Over the past 5 months my crew and I have been remodeling a historical home built in 1926, located in south Florida. This house in particular is a two-story balloon framed home. The home had tons of rotted Dade County pine and since we fully gutted the home that required us to repair studs as needed – which was complete necessary for the condition the structure was in.
This home does not have any sheathing. It is basically wire lath nailed directly to the studs, some sort of paper (looks like newspaper) not tar paper and then plaster/stucco applied over top. The product is extremely durable and where new arched windows are to be installed, we had to reframe the openings with proper headers and studs to bring it up to code.

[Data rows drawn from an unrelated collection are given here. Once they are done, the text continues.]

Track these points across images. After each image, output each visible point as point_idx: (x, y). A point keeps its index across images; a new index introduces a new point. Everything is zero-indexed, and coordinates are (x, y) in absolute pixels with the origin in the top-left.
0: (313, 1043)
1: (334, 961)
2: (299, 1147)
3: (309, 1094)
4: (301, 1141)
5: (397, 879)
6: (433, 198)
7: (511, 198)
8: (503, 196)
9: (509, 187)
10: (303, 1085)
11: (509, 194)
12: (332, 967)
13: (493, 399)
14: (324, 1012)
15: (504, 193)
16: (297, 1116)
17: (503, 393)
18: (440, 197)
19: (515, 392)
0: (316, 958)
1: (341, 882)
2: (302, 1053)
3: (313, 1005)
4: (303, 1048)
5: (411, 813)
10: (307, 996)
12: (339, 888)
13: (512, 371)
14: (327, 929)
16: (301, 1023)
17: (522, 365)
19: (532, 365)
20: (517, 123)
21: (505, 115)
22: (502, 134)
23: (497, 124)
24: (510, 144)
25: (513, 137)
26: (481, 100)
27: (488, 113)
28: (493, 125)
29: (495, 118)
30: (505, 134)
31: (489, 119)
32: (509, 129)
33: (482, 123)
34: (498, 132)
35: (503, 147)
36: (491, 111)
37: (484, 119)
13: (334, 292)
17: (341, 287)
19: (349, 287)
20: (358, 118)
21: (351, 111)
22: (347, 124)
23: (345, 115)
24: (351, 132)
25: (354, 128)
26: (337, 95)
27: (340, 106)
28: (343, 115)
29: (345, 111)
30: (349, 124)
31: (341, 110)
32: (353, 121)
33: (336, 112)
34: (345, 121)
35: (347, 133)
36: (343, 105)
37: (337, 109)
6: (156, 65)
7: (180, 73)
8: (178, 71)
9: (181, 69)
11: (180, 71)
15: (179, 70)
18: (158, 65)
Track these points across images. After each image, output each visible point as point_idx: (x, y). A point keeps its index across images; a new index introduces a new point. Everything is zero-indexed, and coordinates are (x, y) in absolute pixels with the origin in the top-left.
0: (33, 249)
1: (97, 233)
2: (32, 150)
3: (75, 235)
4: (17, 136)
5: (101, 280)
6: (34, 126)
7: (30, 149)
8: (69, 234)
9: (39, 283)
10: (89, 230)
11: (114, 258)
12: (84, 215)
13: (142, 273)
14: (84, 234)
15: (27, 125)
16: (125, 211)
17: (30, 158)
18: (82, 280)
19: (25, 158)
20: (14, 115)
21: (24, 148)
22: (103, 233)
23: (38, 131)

Instead of gutting the exterior walls – since we aren’t allowed to remove per historic board. The architect directed us to counter sink tampons to reattach the old stucco to the new studs. It worked like a charm, but my only issue now is – I’m unsure of how to go about flashing the windows without having to add sheathing because that will leave us with patchy proud looking stucco compared to the rest of the home. Without re-stuccoing the entire house.
My only thought was to cut back the stucco to the next king or jack stud @ the window openings, tapcon existing stucco to the stud (per architect direction), add 2 layers of felt paper to the exposed studs, flash entire perimeter of window with some sort of weatherproof flashing tape and then apply wire lath, corner beads and stucco accordingly.
the product used in 1920 on this particular house is: national Pittsburg steel fabric.
This is basically a cry out for help and guidance/pointers on this repair. I will attach photos to this thread to better explain my rambling rant.